Fray Joaquin stood at the door and looked about the laboratorium. Everything seemed unchanged. Messer Guglielmo was still bristling with irritation and envy as he inspected the metallic stuff in the crucible, while Brother Malachi, still pale with fatigue, was sitting on the stool against the wall with his feet tucked up, looking more like a sack of turnips than a Master of the Great Work.
“Wants me? Whatever for?” Brother Malachi feigned surprise. He was slumped against the wall, grateful for its cool stones, and mopped his brow with his sleeve. The gauntlets and rod lay forgotten in a corner.
“That’s what I say too.” Messer Guglielmo’s testy voice was heard from among the heads crowded around the rapidly cooling crucible. “It’s damned little gold you got, after all the bother you’ve made for me.”
“It is gold, though, and the best quality. That’s better than you’ve done with your quintessence of two thousand eggs. You’re a parasite, and he’s genuine,” snapped Fray Joaquin.
“There’d have been more, if we’d had the full moon,” Malachi added in a complaining voice. “The moon expands the action of the powder.”
“Well,
I’ve
certainly never heard of that. It’s not in Geber, it’s not in Villanova. And as for Magister Salernus—”
“Your Geber has never made you so much as a dot of gold.” Already Fray Joaquin’s mind was racing. Why give this valuable fellow to the Count? It’s a long way from the cellar to the tower bedroom. If I can get rid of this blabbermouth Messer Guglielmo and his worthless devils, I can just bundle this Theophilus down to the stables and be off. I’ve done enough secret business for the Count so that no one will suspect a thing until it’s too late. I can sell him practically anywhere for a tidy sum—or no, better yet, find somewhere I can put him to work myself. Quick, decisive. That’s the way.
“Tie him up. Hood him. The Count awaits.”
“Really, hooded? Isn’t that a bit melodramatic? Besides, I might trip and injure my brain. My brain is sensitive, like a delicate plant—”
“The mutes will hold you up. It’s orders. That way you can’t divulge the Secret to anyone en route.” Or see where you’re going, either, when I take you off with me. What a good idea.
He’ll probably kill me, thought Brother Malachi, as soon as he thinks he’s got the recipe. At least I’ve bought Margaret some time. Now I think I need some myself. A good thing Messer Guglielmo doesn’t write down his experiments.
“You’ve—ah—memorized the steps?” asked Brother Malachi as the mutes tied his hands behind him.
“Of course I have. Do you think I’d trust an important secret like this to writing?” I’ll leave in the morning, Messer Guglielmo was thinking. Someone else will pay a lot better than the Count for this secret. Why, he might even kill me once he knows it. Perhaps I’d better just leave tonight, as soon as this Theophilus fellow is taken to the Count.
“Now you remember that you add the sulfur exactly at the point that the struggle of the red dragons becomes visible.”

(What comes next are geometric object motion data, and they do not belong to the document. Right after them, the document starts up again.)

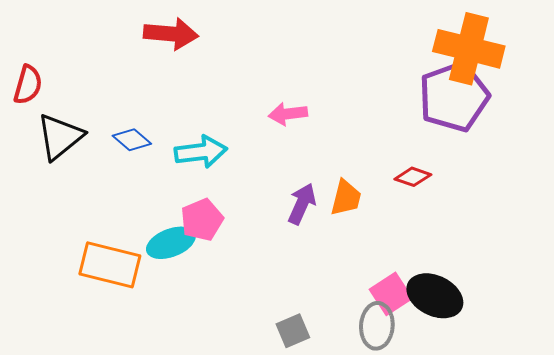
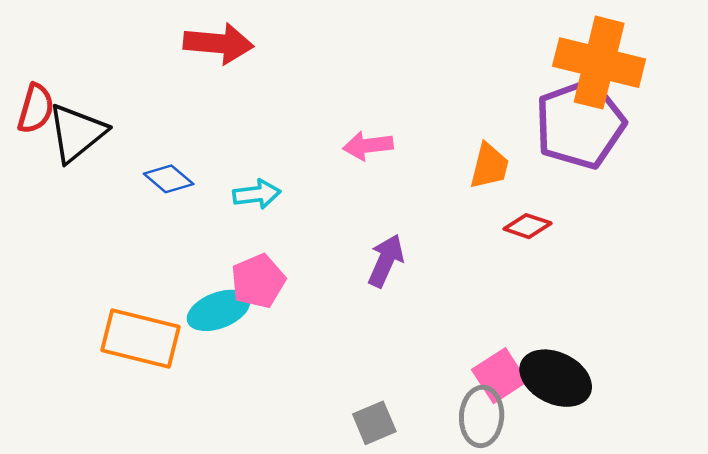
black triangle: (60, 137) -> (77, 133), moved
cyan arrow: (201, 152) -> (257, 194), size x0.7
orange trapezoid: (346, 198) -> (489, 166), moved

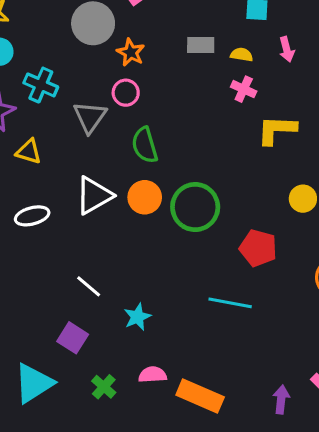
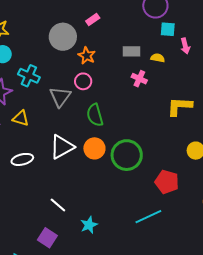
pink arrow: (287, 49) -> (185, 46), moved
pink cross: (244, 89) -> (139, 79), moved
cyan line: (230, 303) -> (148, 217), turned -36

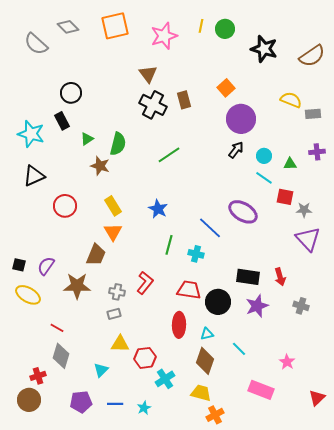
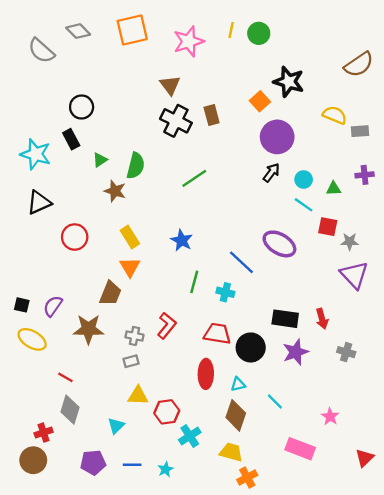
black star: (264, 49) -> (289, 82), moved

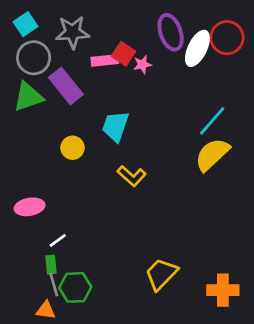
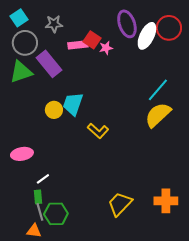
gray star: (73, 32) -> (54, 24), size x0.7
cyan trapezoid: (116, 126) -> (73, 104), moved
orange cross: (223, 290) -> (166, 201), moved

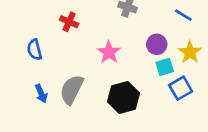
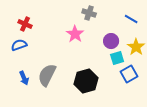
red cross: (69, 22) -> (25, 24), moved
blue semicircle: (35, 50) -> (19, 45), turned 84
pink star: (109, 52) -> (75, 34), moved

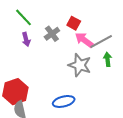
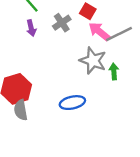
green arrow: (108, 59) -> (114, 71), moved

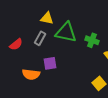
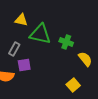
gray rectangle: (40, 38) -> (14, 49), moved

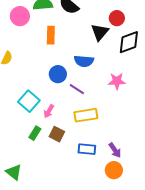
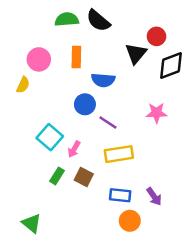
pink circle: (20, 16) -> (39, 59), moved
blue semicircle: (84, 61) -> (103, 80), moved
orange circle: (114, 170) -> (130, 221), moved

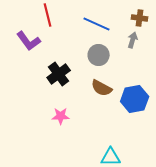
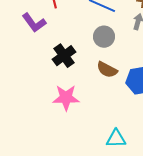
pink star: (61, 116) -> (66, 98), size x1.5

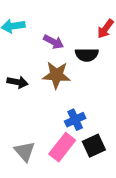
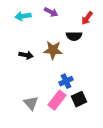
purple arrow: (54, 42) -> (51, 12), moved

“Nonsense. I distinctly saw you wait until the second color change of the lion.”
“You have it wrong. Didn’t you see? Do I have to teach lessons to babies?” Malachi drew himself up to his full height between the two mutes. His voice dripped with arrogance.
“Do you think I’m a fool? I know the red dragon when I see it.”
“Shut the man up,” Fray Joaquin addressed the mutes. “I must speak to Messer Guglielmo alone.” Brother Malachi bowed his head as an ox does for slaughter while they finished the job.
Fray Joaquin drew the rageful alchemist into the dark little inner chamber where the familiars were summoned. “Are you sure you’ve memorized the formula?”he asked.
“Of course,” responded Messer Guglielmo.
“Absolutely? This man’s a trickster. You heard him trying to mix you up. The Count must have a reserve, in case this weakling gives up the ghost under questioning.”
“Understood.”
“Good,” said Fray Joaquin, and plunged the wicked little stiletto, as sharp as a needle, in between Messer Guglielmo’s ribs.
And as the alchemist lay on the floor, the blood bubbling in a bright pink froth through his lips, Fray Joaquin addressed the new-made corpse: “Now only one man has the Secret.” Utterly calmly, he wiped his stiletto off and replaced it, stepping out into the workshop.